Me las arreglé en casa para ser yo quien fuera a comprar a la huerta: con un truco muy sencillo inventé la oportunidad de cambiar algunas palabras con el Turco y ofrecerle ―y lo digo sin ironía― mis desinteresados servicios. Quería ayudarlo, en serio. A mis dieciséis años, yo desplegaba una vocación solidaria. Y un tanto audaz, como se verá enseguida.

―¿No querrá usted volver a Siria? ―le dije―. ¿Tiene familiares en aquellos pagos? Puedo escribirles a ellos por usted, o contactarlos por medio de la embajada. Piénselo. Usted ya es grande. Y qué sentido tiene que siga aquí, solo y trabajando tanto desde que… Desde que su mujer no está.

No obtuve más que un murmullo, que en mi entusiasmo entendí como:

―Voy a bensarlo.

Así me fui de la quinta aquel día, con gusto a poco y convencido de que aquella buena acción me llevaría algún esfuerzo de perseverancia y varias incursiones a la quinta.
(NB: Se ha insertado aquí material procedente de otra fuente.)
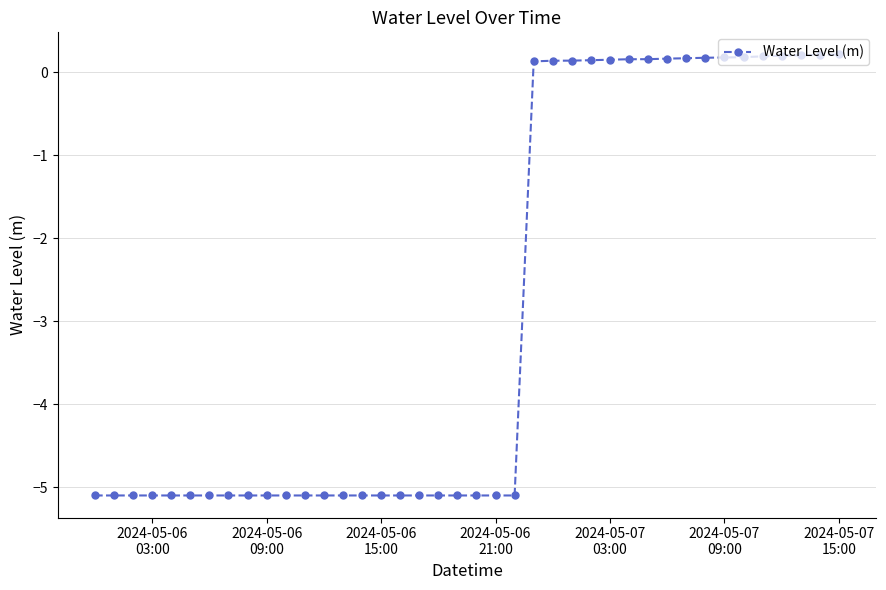

What is the greatest value displayed?

0.2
Fue en las vacaciones de verano, y bien lo recuerdo porque por las mañanas dormíamos hasta que el calor nos sacaba de las habitaciones. Uno de mis amigos, el Flaco, el de la casa más cercana a la nuestra, llegó corriendo.
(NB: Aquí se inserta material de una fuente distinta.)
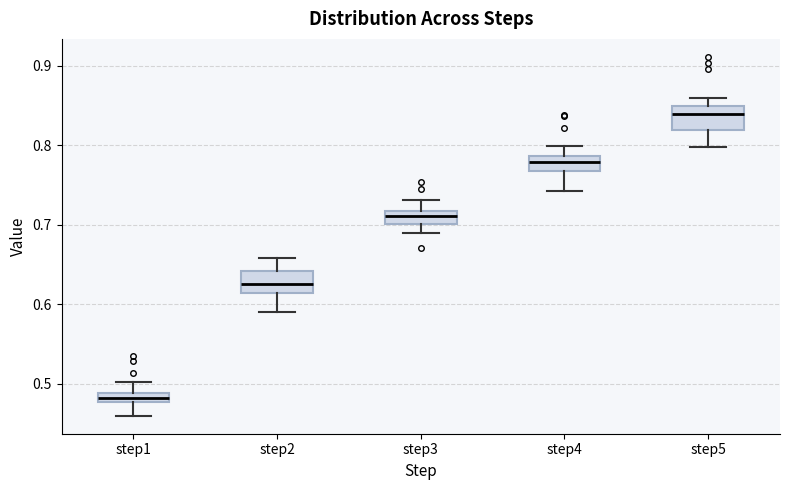

Where does the lower whisker of the box for step1 end on the y-axis? The values are not printed on the chart, so give them approximately, as read against the axis.

0.46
―¡No saben lo que pasó! ―Se quedaba sin aire el pobre―. En la quinta del Turco. ¡Vengan!

Salimos y miramos hacia los altos que señalaba el Flaco, en donde vivía el Turco.

Sin hablarlo, agarramos las bicicletas, fuimos hasta la puerta de alambre, y desde allí pudimos ver que en la casa se habían juntado unos pocos vecinos. Y también pudimos ver el patrullero del comisario y la más llamativa de las presencias: la del dueño de La Flor de Siria y su hija. Y acá debo aclarar que nunca nadie descubrió por qué estaban ahí.
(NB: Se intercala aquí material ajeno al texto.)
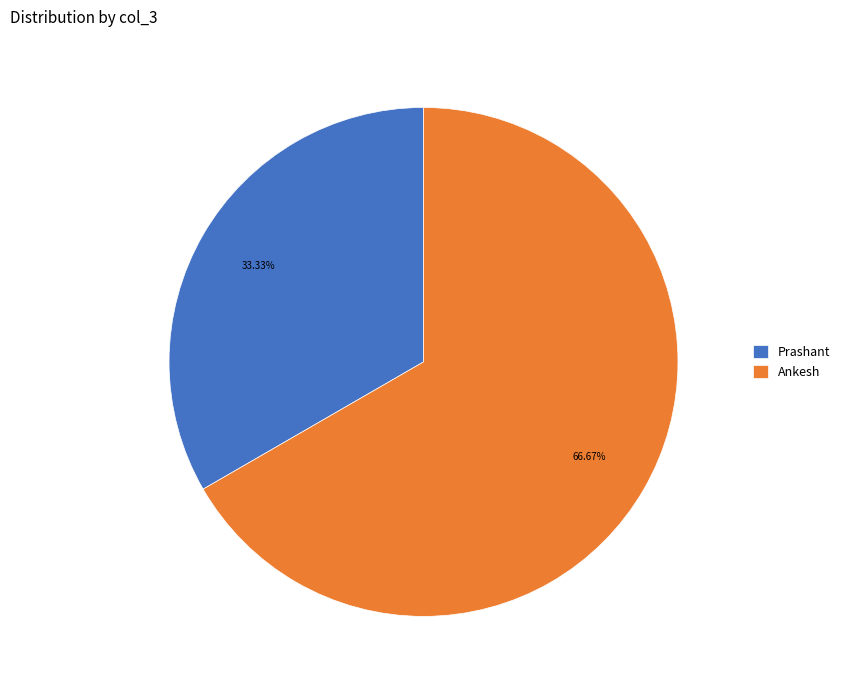

True or false: Ankesh accounts for 58% of the total.

False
En la galería de la casa de paredes blanqueadas y cabreadas de quebracho, junto a las ristras de ajos y cebollas, de una soga y con un banco caído a los pies, colgaba el Turco.

 

 

 

 * Monseñor Mario Rodolfo Bonabotta (1957, Concordia, Entre Ríos, Argentina) es profesor de Filosofía, Pedagogía y Psicología. Cursó sus estudios teológicos en el Seminario de Paraná, es Licenciado en Filosofía por la Universidad del Salvador, Especialista Universitario en Ejercicios Espirituales de San Ignacio, por la Universidad Pontificia de Comillas, en Salamanca. Publicó un libro de poemas titulado Los Ejercicios Espirituales de San Ignacio (Editorial Autores de Argentina, 2020), bajo el seudónimo de Rodolfo M. Arellano. Afirma que debe su vocación de escritor a Leopoldo Marechal, con cuyos escritos tomó contacto ya en su adolescencia. Cultor de la prosa poética y la poesía en el el TCyC, en esta oportunidad nos presenta un relato verídico sobre un acontecimiento de su infancia, transcurrida en su provincia.